En política, la distinción toma a veces forma de estatua, de busto o de cuerpo entero, alivio de aves urbanas; o de rótulo para calle o avenida, olvidado pronto su porqué en el mediato sorteo político.

Ha surgido en nuestra democracia un remedo de la liturgia taurina: el desmoñe por abandono. Antaño, los taurinos finalizaban su recorrido artístico con el corte de la moña, de cara al respetable, al que ponían por testigo del final de su arriesgada carrera en la lidia. Moña que elaboraban y cuidaban los propios lidiadores y toreros en general, y no por nada: era una notable protección ante las posibles caídas, golpes o ataques sobre la zona cervicocefálica, la elegida en el toro para el descabello (y en los ajusticiados por garrote vil).

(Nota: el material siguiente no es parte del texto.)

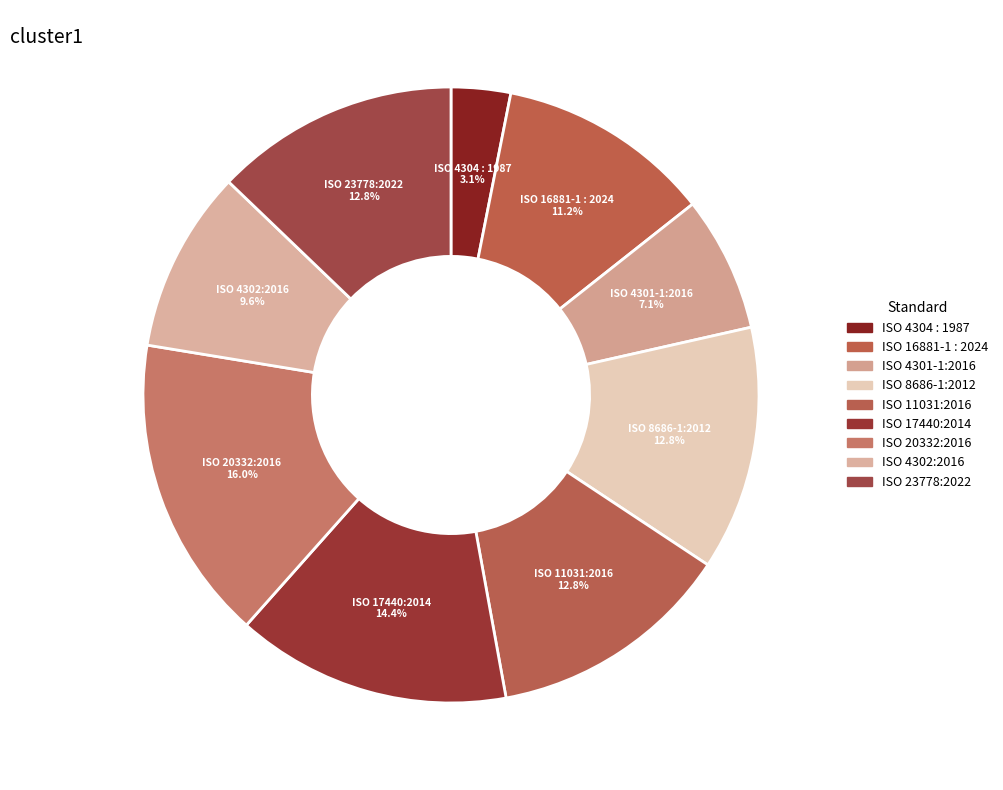

Does ISO 4302:2016 account for over 50% of the chart?

No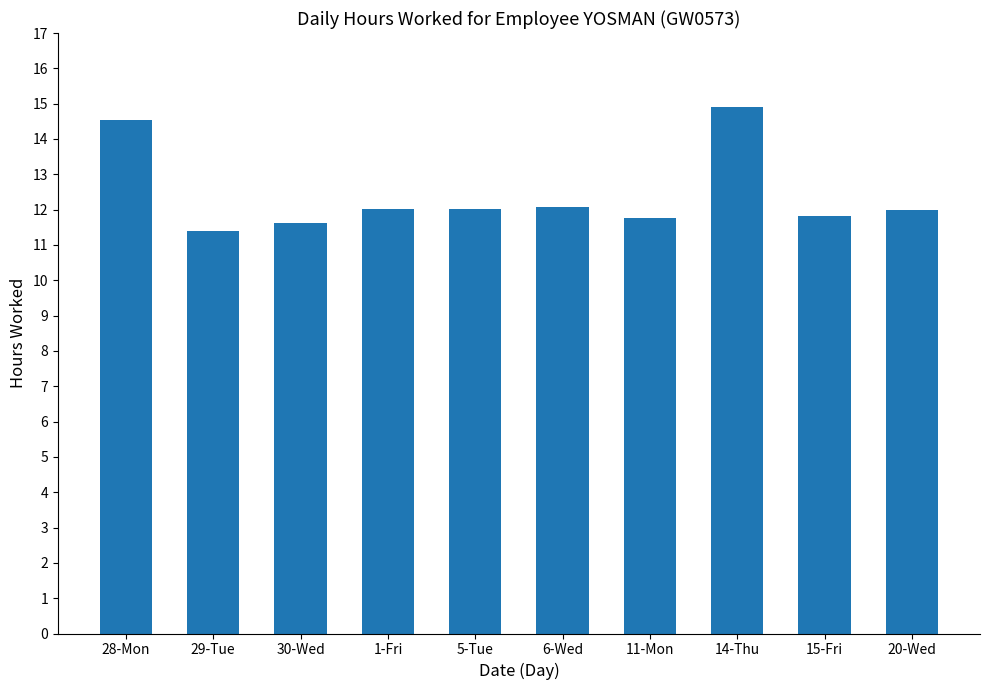

The chart shows a value of 12.0 at 20-Wed. True or false?

True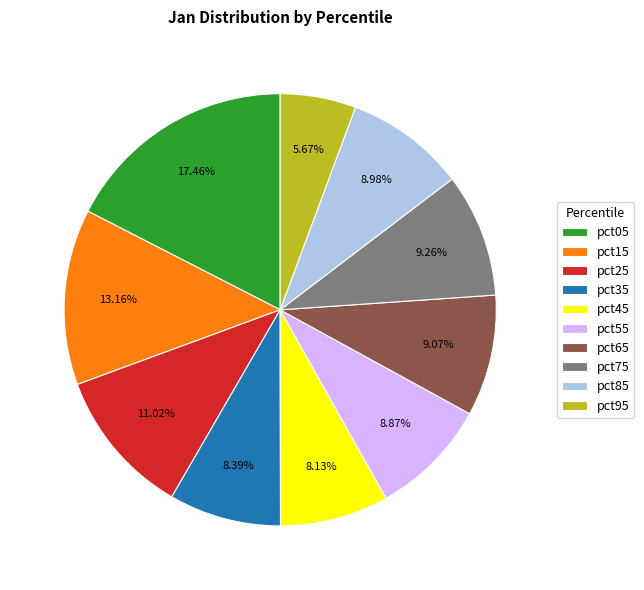

Combined, do pct55 and pct15 account for over 50%?

No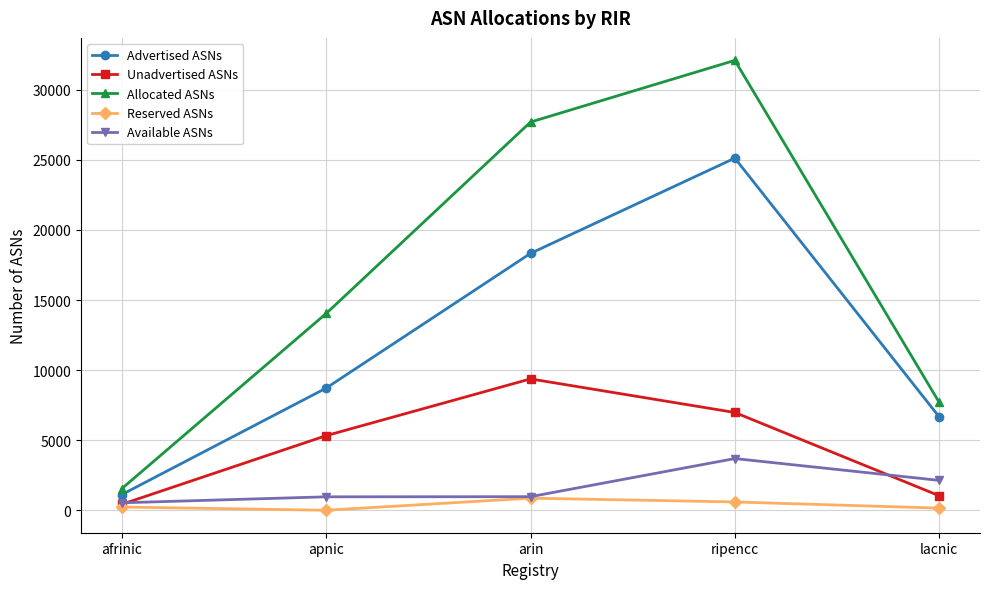

How many Allocated ASNs values are between 7701 and 27697?

3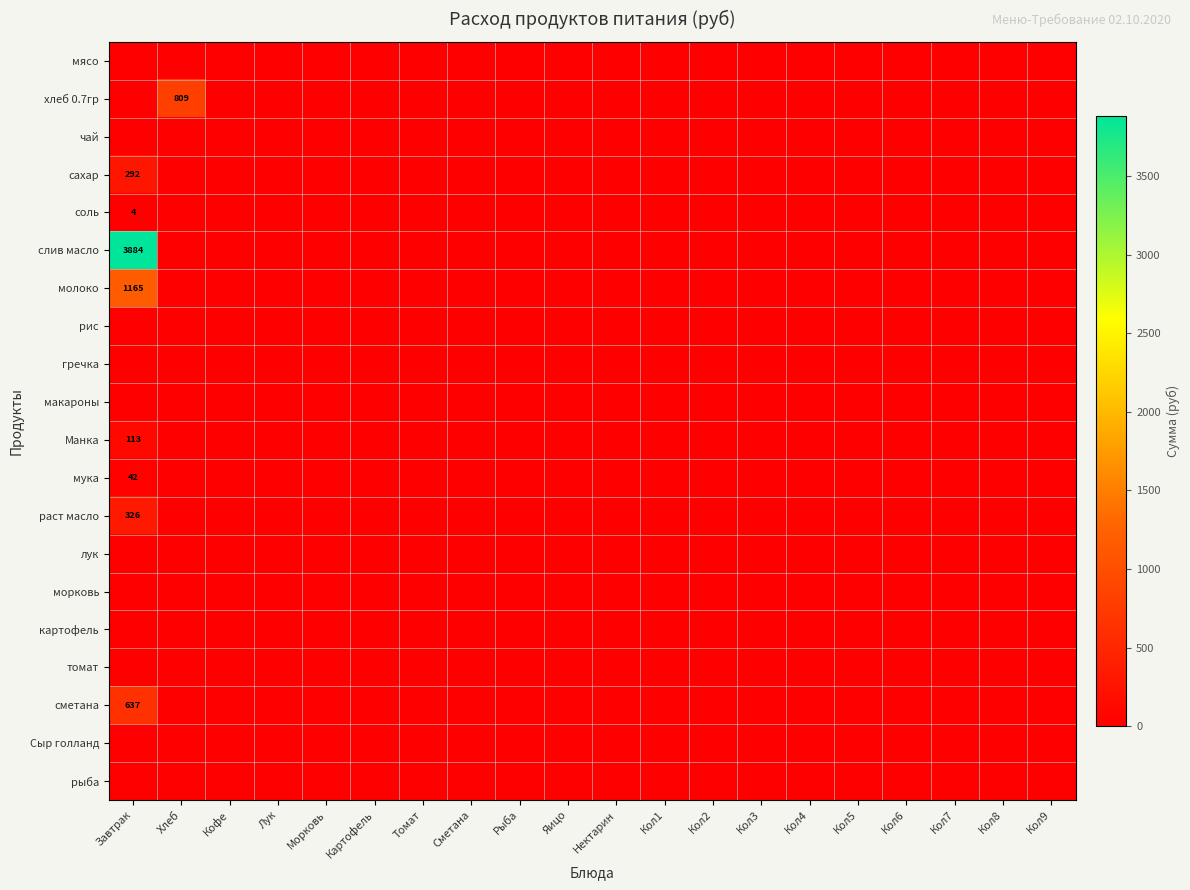

Which series has the largest total across all categories?

слив масло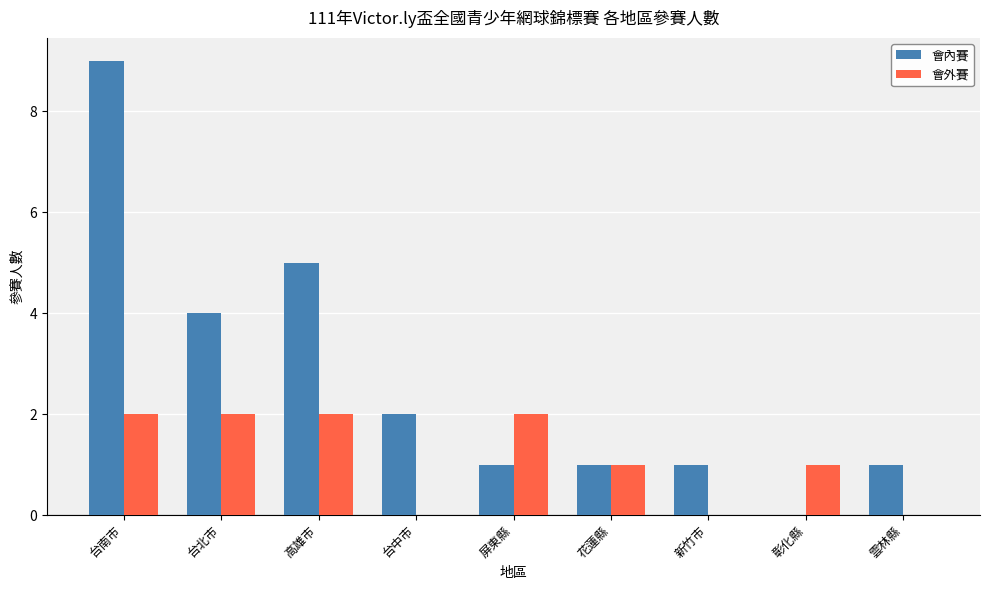

At which category does the chart reach its peak across all series?

台南市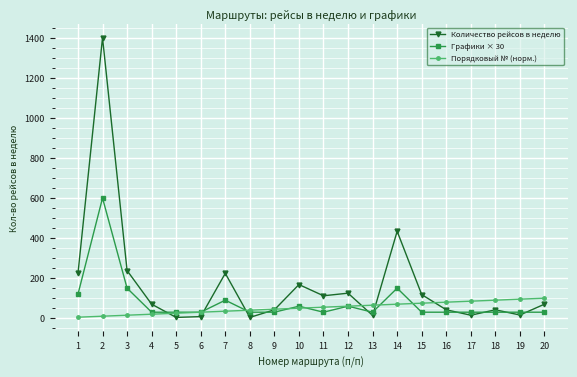

Is the value of Графики × 30 at 8 greater than the value of Количество рейсов в неделю at 11?

No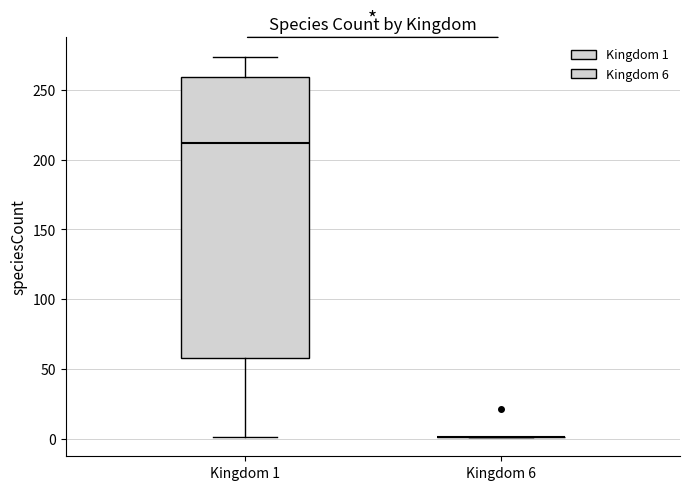

Reading left to right, transcribe this box plot: for each box, give where its median line is, the range the box spans, and where its two whiskers end, as read against the y-axis. The values are not printed on the chart, so give them approximately, as read against the axis.

Kingdom 1: median 210, box 60 to 260, whiskers 0 to 275
Kingdom 6: box collapsed to a line at 0, whiskers 0 to 0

La moña pasó a trenza y, últimamente, a castaña postiza de quita y pon. Muy práctica. En jerga taurina (no inclusiva) el desmoñe es lo que ha hecho estos días un conocido personaje, moñeado a la antigua y verosímilmente antitaurino.

En efecto, los medios de comunicación informan en sus crónicas que uno de los más jóvenes espadas del ruedo ibérico se ha cortado la coleta, es decir, la moña. Se ha desmoñado. Brilló, pero su brega fue efímera y el maletilla –sigamos con el símil– no pasó de novillero efectista. Con picadores. Pero novillero.

Sin esfuerzo se inició en el ruedo ejerciendo en plazas y carteles improvisados, con desafío muy llamativo a la autoridad competente. Improvisando. De valor discutido en los tentaderos porque falseaba todas las suertes de ese arte verdadero que requiere cualquier actividad creadora. No supo pulir los lances, ni bajar la muñeca para ganarse al respetable que ingenuamente le seguía. Comenzó muy precozmente con falsos desplantes y torerías de baratillo que dejaron al descubierto orgullo, poco saber y escasa generosidad y respeto con sus colegas de cartel.

Tampoco trató bien al ganado, a menudo parlamentario.

Lances desafinados con el capote, faenas con ruido, pero repetidas, sosas, enredando en exceso con la muleta. Así y todo un presidente cateto –siempre hay alguno, incluso en plazas de primera– le concediera convenientes recompensas inmerecidas, lo que creó una falsa esperanza en los aficionados, pronto desilusionados al comprobar su escasa probanza de la testosterona que en ese oficio requiere la ejecución de la suerte suprema. Siempre hizo la suerte contraria. Nunca cumplió con lo que expresaba ni en forma ni en contenido, ni supo llevar el bicho al terreno que este requería.

El tocar pelo, pluma, papel y confort le animó a promocionar la suspensión de los festejos que le habían aupado en sus comienzos. Con la cara demudada, la tristeza, la impotencia y la desesperación en su rostro, indicó a Pedro, su padrino y apoderado, que abandonaba la fiesta. Después, en silencio, en la intimidad de Galapagar, a Irene le pidió el desmoñe. Y aún habrá quien lo llore.